I decided to pair my yogurt filling with some Kirsch-poached rhubarb (which I finally found for a decent price!), and I piled them both into a toasted almond crust. It tastes so light and springy! Compared to a tart with a custard filling, this is definitely healthier, but it still tastes like a million bucks (or a million calories, should I say?). And when dessert can have some health benefits, like probiotics, lots of protein, and the multitude of other health benefits from rhubarb and yogurt, all the better.
- 2 cups plain whole milk yogurt (I prefer Stonyfield brand)
- ½ cup (75 grams) raw almonds
- 1½ cups (180 grams) all-purpose flour
- ½ cup (60 grams) confectioners' sugar
- ¼ teaspoon sea salt
- 9 tablespoons (130 grams) unsalted butter, cut into small cubes and frozen
- 1 large egg
- ½ cup (100 grams) granulated sugar
- ⅓ cup Kirsch
- seeds from 2 vanilla beans, divided
- ¾ pound rhubarb stalks, cut into 3-inch pieces
- 2 tablespoons honey
- The night before you want to eat the tart, rest a fine mesh strainer over a large bowl. Place a nut milk bag into the fine mesh strainer (or line the strainer with a few layers of damp cheesecloth or [dry] paper towels.) Spoon the yogurt into the nut milk bag/cheesecloth, cover the entire bowl with plastic wrap and place in the refrigerator overnight, at least 8 hours and up to 15 hours. In the morning, transfer the strained yogurt to a small mixing bowl, cover, and refrigerate. Reserve the whey (the liquid strained from the yogurt) for another use, or discard it.
- Preheat oven to 250°F. Spread almonds on a baking sheet and roast for 1 hour, stirring every 15 minutes.* Allow almonds to cool on the pan on a wire rack.
- Raise the oven temperature to 375°F.
- In the bowl of a food processor, grind the almonds into a fine powder. Add flour, confectioners' sugar, and salt to the food processor and pulse until thoroughly mixed.
- Sprinkle frozen butter cubes over the top of the flour mixture. Pulse until the largest butter chunks are about the size of peas, 6-8 pulses. In a small bowl, lightly whisk the egg to break the yolk, then add the egg to the food processor. Pulse for 5 seconds at a time until the dough begins to clump together (the food processor's sound will change when this happens).
- Turn the dough out into a rectangular tart pan and press it evenly over the bottom and up the sides of the pan. Trim the excess dough from the top with a paring knife to create an even edge. Pierce the bottoms and sides of the crust with a fork and freeze in the pan while you prepare the rhubarb (at least 30 minutes).

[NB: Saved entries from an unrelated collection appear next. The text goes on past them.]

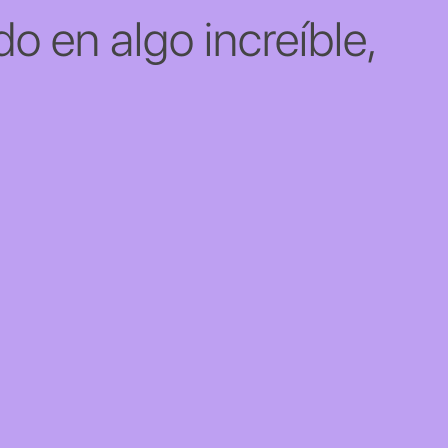
o en algo increíble,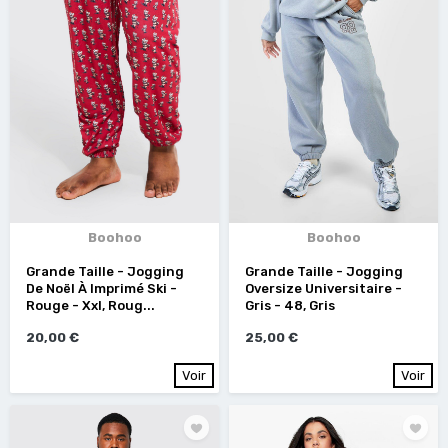
Boohoo
Boohoo
Grande Taille - Jogging
Grande Taille - Jogging
De Noël À Imprimé Ski -
Oversize Universitaire -
Rouge - Xxl, Roug...
Gris - 48, Gris
20,00 €
25,00 €
Voir
Voir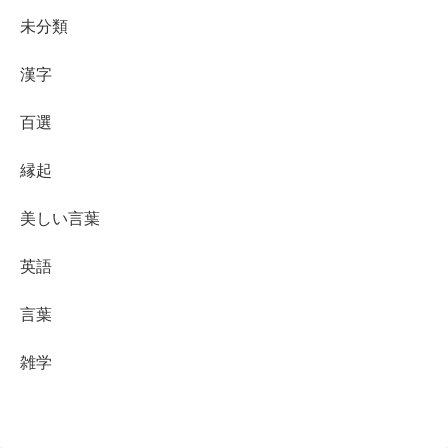
未分類
漢字
百選
縁起
美しい言葉
英語
言葉
雑学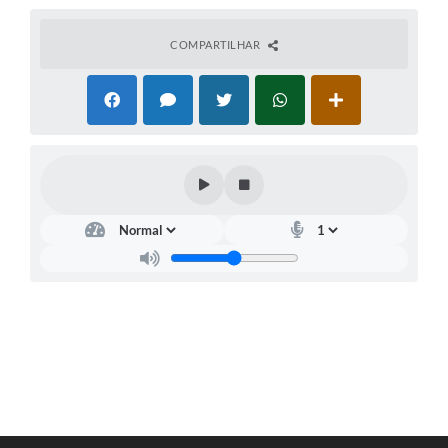
COMPARTILHAR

- In a square baking dish, mix together the kirsch, sugar, and the seeds from 1 vanilla bean. Add rhubarb and toss to coat. Place in the oven for 30-45 minutes, until the stalks are tender, but still hold their shape. (It is better to have them too soft than too firm.) Cool in the pan on a wire rack.
- Butter the shiny side of a piece of aluminum foil and press it tightly against the frozen tart crust. Place the tart pan on a baking sheet and bake on the center rack of the oven for 20-25 minutes. Remove the foil, press down any bubbles with the back of a spoon, and bake for an additional 10 minutes, until the crust is golden brown (no pale crusts!). Remove to a wire rack and let the crust cool completely.
- In a small bowl, whisk together the strained yogurt, remaining vanilla bean seeds, and honey. Spread the yogurt mixture into the cooled tart crust. Arrange the rhubarb pieces down the center of the tart. Chill the tart for at least 1 hour in the refrigerator before serving. Use a serrated knife to saw the tart into slices to avoid the yogurt oozing out!
- *I prefer to slow roast the nuts because it deepens the flavor, but you can also toast them quickly at 350°F for 5-6 minutes.